Lines before the one containing "Scarica l'App Ufficiale" are left out; that line and all after it, through the end of the records, must be transcribed exactly.

_ _ _ _ _

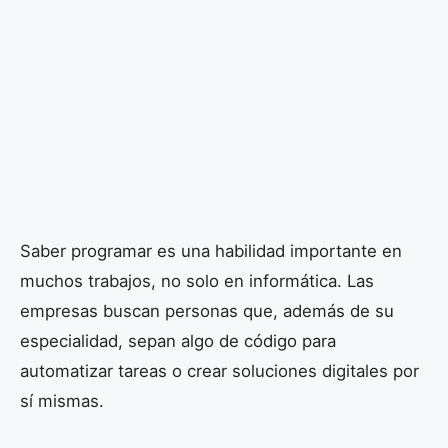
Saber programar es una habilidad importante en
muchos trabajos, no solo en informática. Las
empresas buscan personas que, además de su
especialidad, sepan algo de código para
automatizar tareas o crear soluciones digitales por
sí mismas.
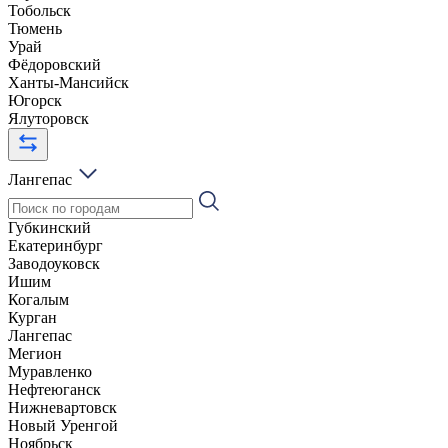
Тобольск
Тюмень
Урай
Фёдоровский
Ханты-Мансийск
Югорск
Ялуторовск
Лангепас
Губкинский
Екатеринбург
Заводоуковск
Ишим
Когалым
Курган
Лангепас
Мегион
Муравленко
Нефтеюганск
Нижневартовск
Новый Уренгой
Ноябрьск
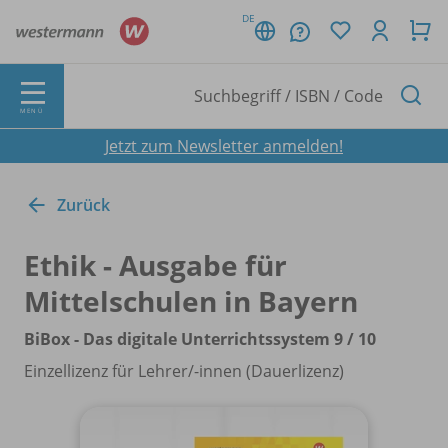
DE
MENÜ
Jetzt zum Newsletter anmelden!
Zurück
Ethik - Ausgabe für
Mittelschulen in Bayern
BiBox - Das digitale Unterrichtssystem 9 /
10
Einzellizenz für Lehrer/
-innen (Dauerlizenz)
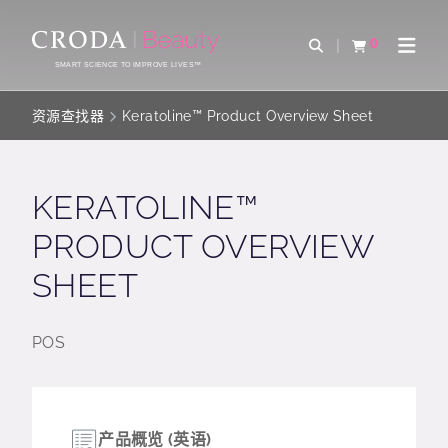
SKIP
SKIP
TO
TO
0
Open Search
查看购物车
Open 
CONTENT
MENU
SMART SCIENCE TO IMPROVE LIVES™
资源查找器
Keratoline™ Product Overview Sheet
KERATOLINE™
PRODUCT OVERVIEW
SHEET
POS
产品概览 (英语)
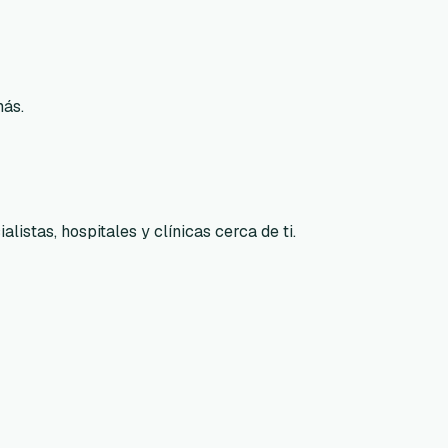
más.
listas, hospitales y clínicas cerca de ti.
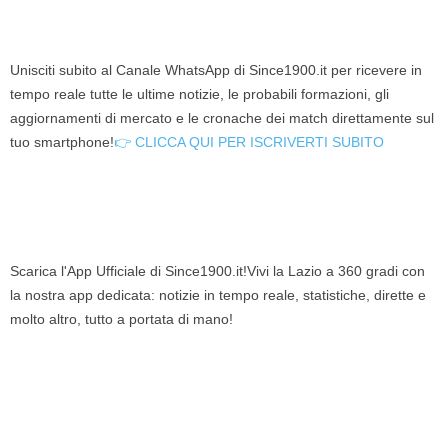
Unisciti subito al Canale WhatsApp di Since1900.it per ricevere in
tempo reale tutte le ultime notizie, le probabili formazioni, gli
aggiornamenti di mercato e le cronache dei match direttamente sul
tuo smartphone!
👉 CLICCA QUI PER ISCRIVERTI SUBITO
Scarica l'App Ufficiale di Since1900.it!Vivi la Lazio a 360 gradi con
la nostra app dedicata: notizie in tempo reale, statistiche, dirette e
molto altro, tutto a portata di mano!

_ _ _ _ _

◆ **Response for this exercise**
Scarica l'App Ufficiale di Since1900.it!Vivi la Lazio a 360 gradi con
la nostra app dedicata: notizie in tempo reale, statistiche, dirette e
molto altro, tutto a portata di mano!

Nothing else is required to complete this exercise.